A sinistra, la solita sceneggiata. Invece di dar vita alla luce del sole a una lotta politica di merito sui limiti del Pd e del governo ci si rifugia nel bla-bla di bottega limitandosi a scrivere grandi e dotti documenti che nessuno leggerà mai. La requisitoria di D’Alema contro Renzi e i vertici del partito, preannunciando di fatto la scissione nel Pd (“ Il Pd è già un partito della Nazione. Serve un centrosinistra alternativo a Renzi – ha tuonato l’ex premier - e non un partitino”) pare già sfarinarsi al primo sole di primavera, anticipando nuove frustrazioni, nuove lacerazioni, nuovi colpi bassi e agguati. Al di là di tatticismi che lasciano il tempo che trovano e di obiettivi strategici roboanti infarciti di ingenuo idealismo: “ricostruire un pensiero e rigenerare una visione capace di interpretare il tempo in cui viviamo” il meeting alla Posta dei Donini cerca comunque di tessere - quanto meno nei corridoi- una “linea” di aggregazione di tutti gli scontenti nel Pd per una lotta di “resistenza” interna anche in vista della Direzione nazionale del partito convocato il 21 marzo, dove Renzi vuol chiudere la partita e, se serve, giungere al “redde rationem”.

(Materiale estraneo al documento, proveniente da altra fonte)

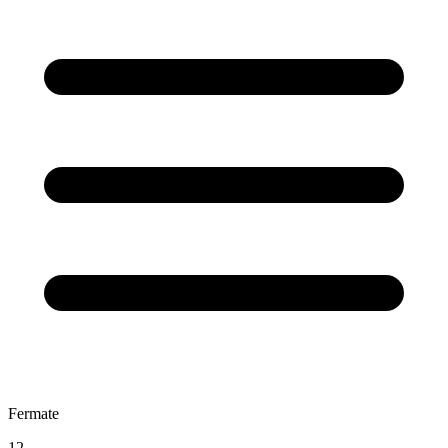
Fermate
12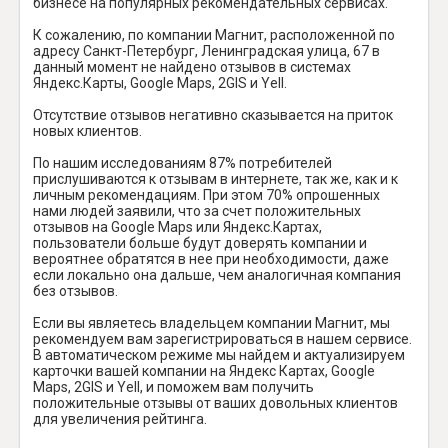
бизнесе на популярных рекомендательных сервисах.
К сожалению, по компании Магнит, расположенной по
адресу Санкт-Петербург, Ленинградская улица, 67 в
данный момент не найдено отзывов в системах
Яндекс.Карты, Google Maps, 2GIS и Yell.
Отсутствие отзывов негативно сказывается на приток
новых клиентов.
По нашим исследованиям 87% потребителей
прислушиваются к отзывам в интернете, так же, как и к
личным рекомендациям. При этом 70% опрошенных
нами людей заявили, что за счет положительных
отзывов на Google Maps или Яндекс.Картах,
пользователи больше будут доверять компании и
вероятнее обратятся в нее при необходимости, даже
если локально она дальше, чем аналогичная компания
без отзывов.
Если вы являетесь владельцем компании Магнит, мы
рекомендуем вам зарегистрироваться в нашем сервисе.
В автоматическом режиме мы найдем и актуализируем
карточки вашей компании на Яндекс Картах, Google
Maps, 2GIS и Yell, и поможем вам получить
положительные отзывы от ваших довольных клиентов
для увеличения рейтинга.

La linea di Speranza- Bersani&C è tracciata: scontenti e critici ma non rivoltosi e distruttivi; Pd da ricondurre ai principi fondativi di “sinistra”, salvandolo non cancellandolo; Renzi “solo” premier affidando il partito a una figura super partes. E così via, in un rosario fra buoni propositi e pie Illusioni, fra sano realismo e infantilismo politico. A Perugia si possono già spegnere le luci, la festa è finita, la rivoluzione rinviata. La maggioranza tira un sospirone di sollievo. Renzi gongola. Contro gli irriducibili è già partito un fuoco di sbarramento a difesa del premier- segretario e del suo “cerchio magico”. Mentre a Perugia Speranza e i suoi si destreggiano nel trapezio puntando al Sol dell’avvenire il ben più deciso e pragmatico Renzi – come anticipato ieri da Affaritaliani – affila il dardo avvelenato anti- minoranza: una semplice frase da approvare forse già il 21 marzo in Direzione che stana e inchioda i “dissidenti” veri o presunti: “ I parlamentari e gli iscritti al Partito Democratico si impegnano a rispettare le decisioni prese dalla maggioranza del partito". Di fatto, si tratta dello strumento attraverso il quale il segretario dem potrà cacciare chi non dovesse rispettare le decisioni dei vertici del Nazareno. Una tagliola.

Un vero e proprio out-out: o accettare in toto la linea della maggioranza dettata dal segretario o fuori dalla porta. Un mix fra il Centralismo democratico del Pci e il Gran consiglio del Partito del Duce. E adesso? Dopo la convention di Perugia tutto tornerà come prima, con più rancore, più sfiducia l’uno nell’altro, più insofferenza di prima. Da separati in casa, ognuno difenderà la propria stanza fino all’ultimo angolino e la propria roba fino all’ultimo tozzo di pane sapendo che, aperta la guerra che comunque si aprirà senza proclami ufficiali, non si faranno prigionieri e chi perde verrà sbattuto fuori, nudo e crudo. Le elezioni comunali di giugno e poi il referendum costituzionale d’autunno costituiranno la resa dei conti finale fra maggioranza e quel che resta della minoranza del pidì illusa che sia possibile “lavorare nel Partito democratico per l’alternativa a Renzi”. Come avvisare la volpe che andrai a stanarla. Un film già visto. Finale scontato?